● **ASSIGNMENT**
Please give all of the data again, character for character, and drop the pictures.

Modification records
************

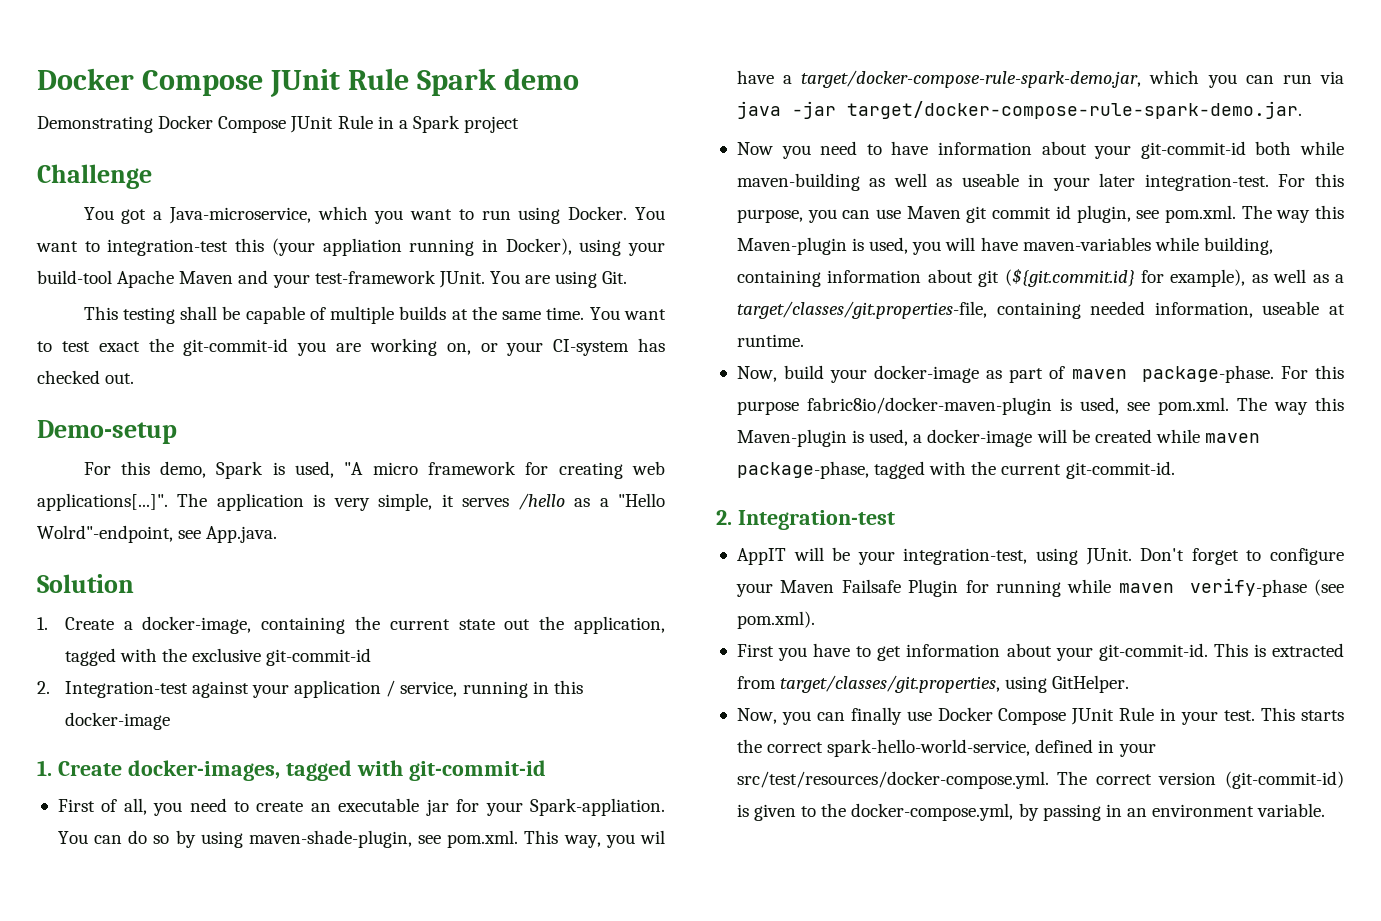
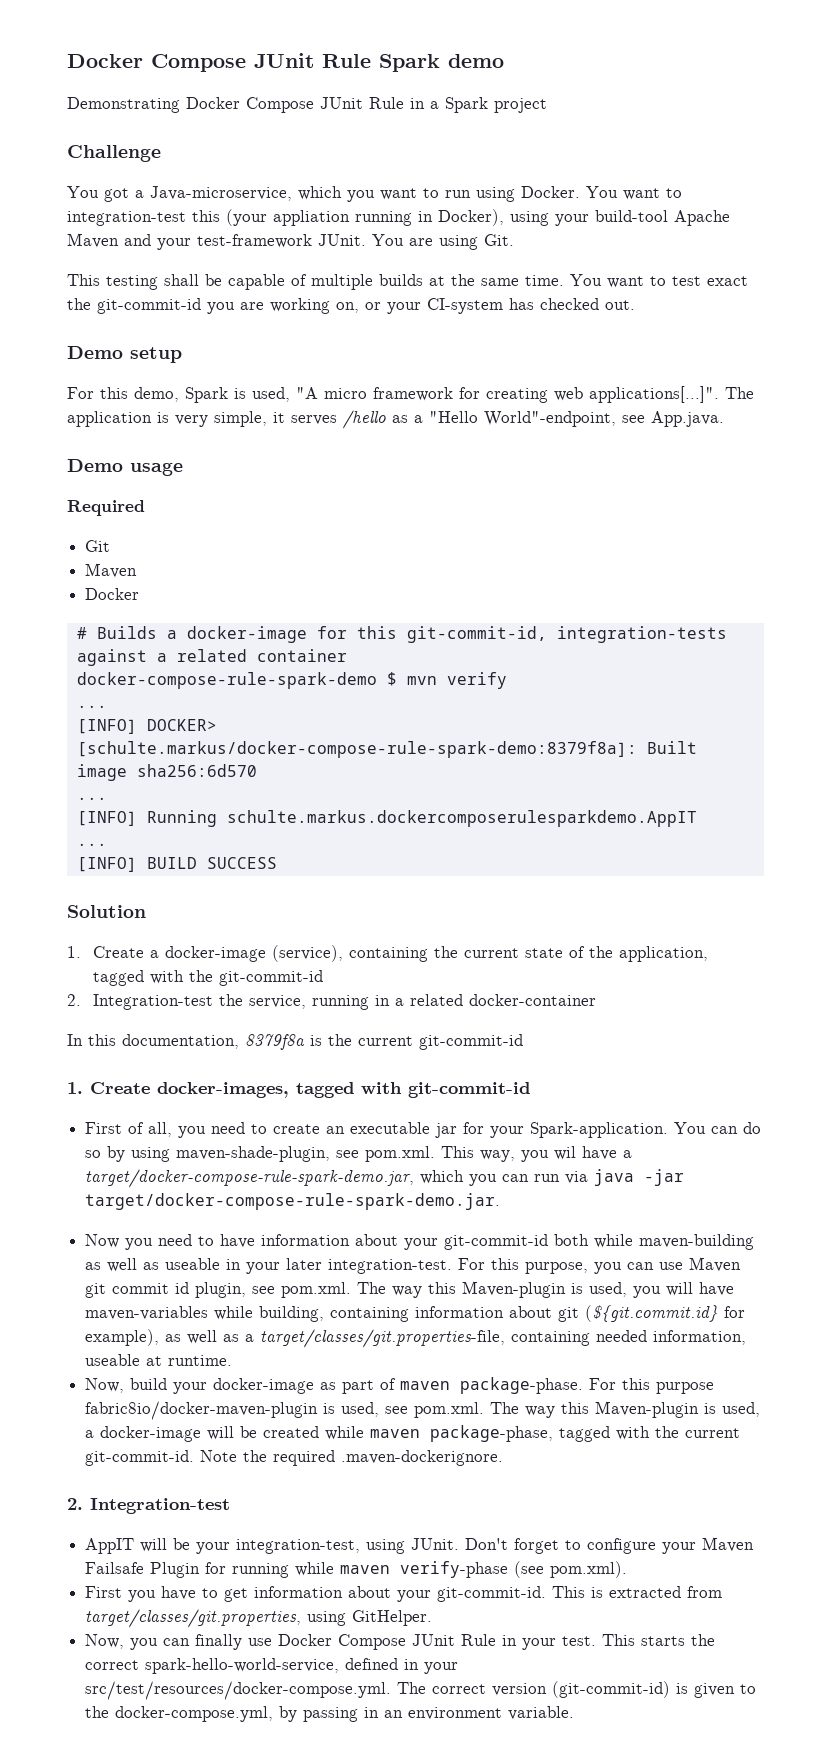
[37,420,177,444] Demo-setup -> [67,346,182,363] Demo setup
[37,525,173,543] Wolrd"-endpoint, -> [484,411,616,427] World"-endpoint,
(278, 534) none -> [67,459,183,476] [67,500,145,516] [85,540,111,552] [85,563,138,578] [85,588,140,600] [76,626,727,643] [76,649,347,666] [76,672,507,689] [76,705,107,708] [76,719,217,734] [76,741,697,758] [76,764,257,781] [76,797,107,800] [76,810,697,827] [76,843,107,846] [76,857,277,872] // Demo usage // Required // Git // Maven // Docker // # Builds a docker-image for this git-commit-id, integration-tests against a related container // docker-compose-rule-spark-demo $ mvn verify // ... // [INFO] DOCKER> [schulte.markus/docker-compose-rule-spark-demo:8379f8a]: Built image sha256:6d570 // ... // [INFO] Running schulte.markus.dockercomposerulesparkdemo.AppIT // ... // [INFO] BUILD SUCCESS
[142,616,252,634] docker-image, -> [165,945,344,962] docker-image (service),
[504,619,531,630] out -> [569,946,586,958] of
[192,648,262,662] exclusive -> (214, 976) none
[191,680,583,698] [64,712,170,730] against your application / service, running in this docker-image -> [219,994,597,1010] [67,1034,523,1050] the service, running in a related docker-container // In this documentation, 8379f8a is the current git-commit-id
[530,798,666,816] Spark-appliation. -> [530,1122,669,1138] Spark-application.
(1175, 470) none -> [200,1450,504,1466] Note the required .maven-dockerignore.

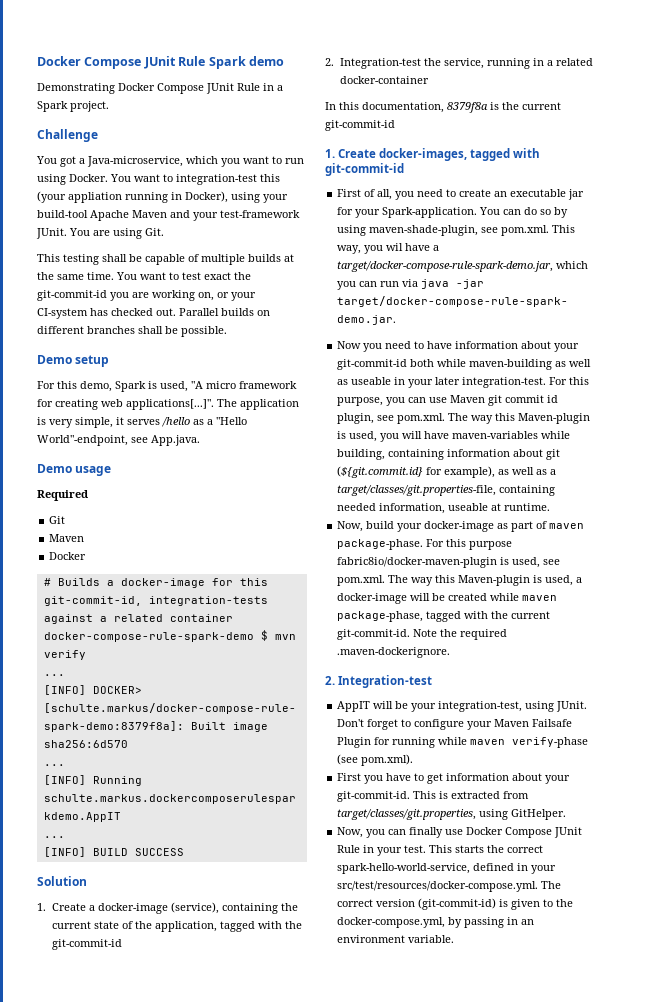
[494,98,547,113] project -> [70,101,109,112] project.
(635, 305) none -> [179,308,270,316] [37,326,227,337] Parallel builds on different branches shall be possible.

************

● **RESPONSE BOX**
[37,420,177,444] Demo-setup -> [67,346,182,363] Demo setup
[37,525,173,543] Wolrd"-endpoint, -> [484,411,616,427] World"-endpoint,
(278, 534) none -> [67,459,183,476] [67,500,145,516] [85,540,111,552] [85,563,138,578] [85,588,140,600] [76,626,727,643] [76,649,347,666] [76,672,507,689] [76,705,107,708] [76,719,217,734] [76,741,697,758] [76,764,257,781] [76,797,107,800] [76,810,697,827] [76,843,107,846] [76,857,277,872] // Demo usage // Required // Git // Maven // Docker // # Builds a docker-image for this git-commit-id, integration-tests against a related container // docker-compose-rule-spark-demo $ mvn verify // ... // [INFO] DOCKER> [schulte.markus/docker-compose-rule-spark-demo:8379f8a]: Built image sha256:6d570 // ... // [INFO] Running schulte.markus.dockercomposerulesparkdemo.AppIT // ... // [INFO] BUILD SUCCESS
[142,616,252,634] docker-image, -> [165,945,344,962] docker-image (service),
[504,619,531,630] out -> [569,946,586,958] of
[192,648,262,662] exclusive -> (214, 976) none
[191,680,583,698] [64,712,170,730] against your application / service, running in this docker-image -> [219,994,597,1010] [67,1034,523,1050] the service, running in a related docker-container // In this documentation, 8379f8a is the current git-commit-id
[530,798,666,816] Spark-appliation. -> [530,1122,669,1138] Spark-application.
(1175, 470) none -> [200,1450,504,1466] Note the required .maven-dockerignore.

[494,98,547,113] project -> [70,101,109,112] project.
(635, 305) none -> [179,308,270,316] [37,326,227,337] Parallel builds on different branches shall be possible.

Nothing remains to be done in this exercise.